# hcl and bleach



## rkbassin (Feb 22, 2011)

hey folks new question can i use 50% hcl and 50% bleach and boil to make it desolve gold. after its desolved can it be recovered by the copperas method thanks


----------



## lazersteve (Feb 22, 2011)

If you mix more than a few milliliters of equal portions of 32% HCl (muriatic acid) and 5% sodium hypochlorite (bleach), you are going to make one hell of a large cloud of chlorine gas. Boiling the mixture will only expand the cloud. Chlorine is the active ingredient in dissolving the gold in the HCl-Cl reaction. Chlorine is least soluble in hot solutions and is quickly forced out of the solution into the air at elevated temperatures.

The methods to dissolve gold using muriatic acid and bleach have been discussed at length including proper safety and mixing techniques.

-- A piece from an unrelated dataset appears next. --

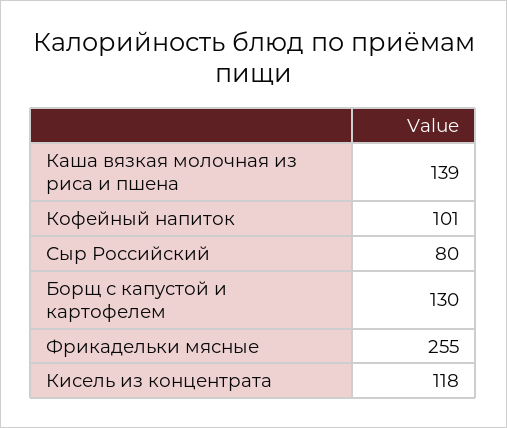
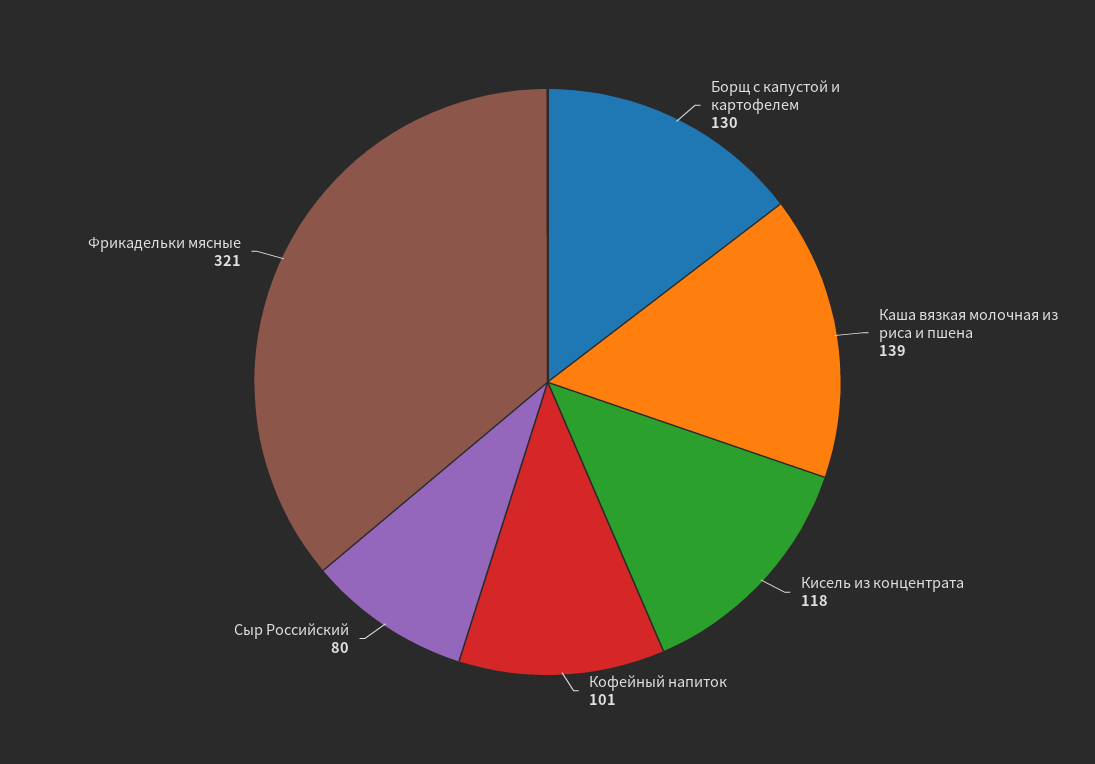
Фрикадельки мясные: 255 -> 321

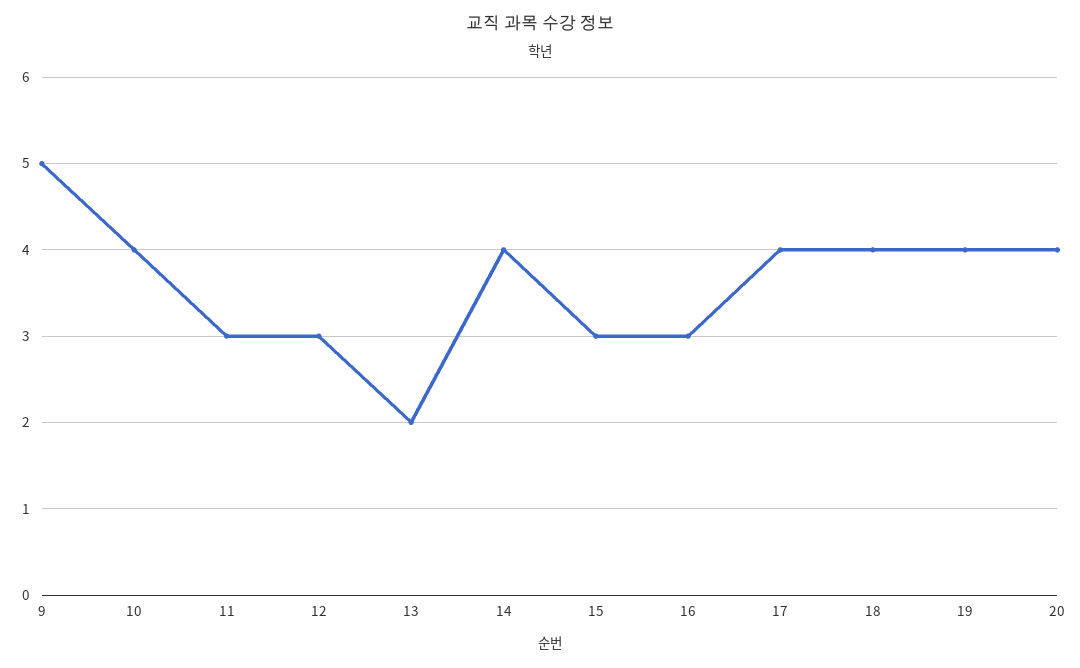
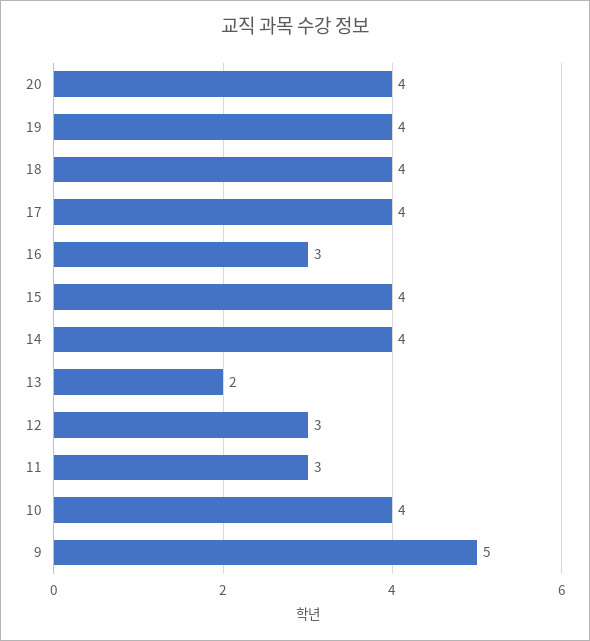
15: 3 -> 4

Here's one of many such posts:

Using HCl-Cl to Dissolve Gold

The use of ferrous sulfate (copperas) as a precipitant for gold has also been discussed at length. It needs to be fresh to work properly.

Harolds Post on Using Copperas

I hope this gets you pointed in the right direction.

Steve


----------



## rkbassin (Feb 22, 2011)

i keep saying boiling im realing meaning evaporation my bad


----------